The Spurs' average margin of victory is the most staggering stat: 23.0 points per beating (106-91 in Game 1 and 114-83 in Game 2).
"There's a reason why their coach got coach of the year," Jazz center Al Jefferson said of Spurs mastermind Gregg Popovich. "They are just a great all-around team. They know what they (are) doing. They got a plan and they stick with it."
Shutting down Utah's potent interior game is one part of San Antonio's plan that has worked like a charm. The Spurs have outscored the Jazz 120-80 inside the paint — where Utah usually thrives.
"They've just been more aggressive. They're denying, fronting us, basically making us make plays," Jazz forward Paul Millsap said. "Their defense is tough, but a lot of it is on us. We're making the game hard on ourselves. We're just not playing basketball out there. Period."
The Jazz will hit the practice court today — and continue to watch film — in hopes of improving by Saturday's Game 3 at EnergySolutions Arena.
STILL SIDELINED: Raja Bell missed five weeks due to injuries — strained adductor (groin) and a left knee issue — but the veteran said he's ready and willing to play.
Bell, in his 12th season, made a career out of being a defensive specialist and 3-point threat — two things the Jazz are lacking. But he is the only available player (not including injured Earl Watson and C.J. Miles) who hasn't played in the postseason.
"I played the last game of the regular season, so as far as I know, yeah, I am (healthy enough)," Bell said. "Again, it's not my call. It's OK."
Bell said he hasn't spoken to Jazz coach Tyrone Corbin about his playing situation (or lack thereof). He won't make a fuss about not playing, either.
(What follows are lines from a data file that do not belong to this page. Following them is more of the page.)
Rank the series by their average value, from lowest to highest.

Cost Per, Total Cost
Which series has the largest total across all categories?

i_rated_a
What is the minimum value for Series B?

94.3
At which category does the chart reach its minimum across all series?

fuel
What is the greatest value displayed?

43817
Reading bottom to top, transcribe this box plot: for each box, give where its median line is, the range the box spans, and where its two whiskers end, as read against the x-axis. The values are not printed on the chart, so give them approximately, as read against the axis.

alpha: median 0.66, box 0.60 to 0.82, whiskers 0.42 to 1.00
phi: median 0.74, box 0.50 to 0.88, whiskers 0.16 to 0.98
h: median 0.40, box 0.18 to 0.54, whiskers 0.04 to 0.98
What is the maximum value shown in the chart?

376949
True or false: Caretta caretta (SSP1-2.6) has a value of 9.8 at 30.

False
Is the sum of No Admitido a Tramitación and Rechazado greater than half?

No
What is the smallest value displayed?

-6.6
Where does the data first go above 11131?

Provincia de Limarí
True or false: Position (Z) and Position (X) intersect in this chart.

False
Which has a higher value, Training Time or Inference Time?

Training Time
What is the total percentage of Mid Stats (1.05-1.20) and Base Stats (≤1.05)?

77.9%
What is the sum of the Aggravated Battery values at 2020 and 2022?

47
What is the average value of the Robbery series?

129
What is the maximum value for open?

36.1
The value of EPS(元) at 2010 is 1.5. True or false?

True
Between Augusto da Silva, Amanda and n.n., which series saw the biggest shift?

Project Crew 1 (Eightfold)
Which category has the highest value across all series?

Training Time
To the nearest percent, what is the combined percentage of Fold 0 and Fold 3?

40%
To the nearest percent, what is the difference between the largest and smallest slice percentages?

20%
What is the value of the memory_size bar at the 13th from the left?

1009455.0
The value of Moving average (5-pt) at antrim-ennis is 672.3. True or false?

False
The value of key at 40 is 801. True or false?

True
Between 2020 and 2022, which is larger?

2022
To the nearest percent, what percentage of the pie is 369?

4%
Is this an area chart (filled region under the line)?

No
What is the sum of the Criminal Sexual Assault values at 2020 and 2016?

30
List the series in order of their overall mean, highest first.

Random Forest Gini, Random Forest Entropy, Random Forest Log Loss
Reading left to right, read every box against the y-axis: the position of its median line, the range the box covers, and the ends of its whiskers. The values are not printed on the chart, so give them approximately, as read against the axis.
"If I have an opportunity to help, I'm going to help. If I don't have that opportunity, then I can't be frustrated," Bell said. "I've got a life to live, homes, I can't let it bother me."
SIR MERCIFUL: Charles Barkley, who has a soft spot in his heart for the Jazz, is keeping his fingers crossed that Utah can win one of its two games at ESA.
"I always feel bad when a team gets swept," he said on TNT. "I just hope they (Jazz) win a game."